— start of SOURCE TEXT —
Today’s volatile market environment tasks financial professionals with the challenge of providing their clients with education and advice that makes sense to all walks of life. Financial professionals work hard to provide you with the best financial picture for you, no matter what market challenges are out there. As they focus on your financial situation, you may want to take the time to consider how this economic uncertainty affects your children, who have yet to start or are just beginning to learn about money.

Important economic lessons can be learned from this recession. If you consider the drastic financial events that have occurred over that past two years, the low level of confidence among investors has many people realizing just how important it is to save and to develop that mindset early in life. There is no better time and place to start than with young children. Promoting financial literacy, an area of weakness with young people, is essential.

Teaching young people money management isn’t typically at the top of a parent’s “to do” list, but in a society where all people including young children are constantly enticed to spend, it is more important than ever to take the time to educate them. The current economy makes for a perfect backdrop to have these discussions. One of the best ways to teach a child about the value of money is to allow them to have and control their own. This opens up a discussion about saving their money to buy what they really want in the future, versus buying something on impulse. Below are a few lessons to teach:

  • The time it takes to earn money.
— end of SOURCE TEXT —
EXERCISE REQUIREMENTS
1. Translate this sentence from the article on teaching children about money into Spanish: "There is no better time and place to start than with young children."
2. Extend the article above on teaching children about money, starting right after its final line.
— start of SOURCE MATERIAL —
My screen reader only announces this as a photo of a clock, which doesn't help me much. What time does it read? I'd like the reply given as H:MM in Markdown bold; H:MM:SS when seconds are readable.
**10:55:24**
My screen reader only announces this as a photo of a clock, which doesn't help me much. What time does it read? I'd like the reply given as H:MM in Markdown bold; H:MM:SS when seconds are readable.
— end of SOURCE MATERIAL —
IN RESPONSE
1. No hay mejor momento ni lugar para empezar que con los niños pequeños.

2.
  • Set the expectation that they will not always be given what they want when they want it.
  • The monetary value and opportunity cost of saving versus spending.

It is also important to teach young people simple accounting methods such as keeping records of money saved, invested, spent or borrowed. This way they can see where their money is going and how well they are managing it. Lastly, allow young people to make their own decisions about how they want to spend their money, whether the decision is a sound one or not. By giving them the freedom to choose what they purchase, it can open up a discussion about the decisions made and whether or not they were appropriate. This discussion should lead to the use of common sense when making a buying decision, such as doing research, waiting for a sale or price reduction, and avoiding impulse purchasing by thinking about the decision over night.

All adults teach their children differently about money. How you do it is up to you. The key is to make sure they are learning about money in a logical manner and to make responsible decisions concerning its use.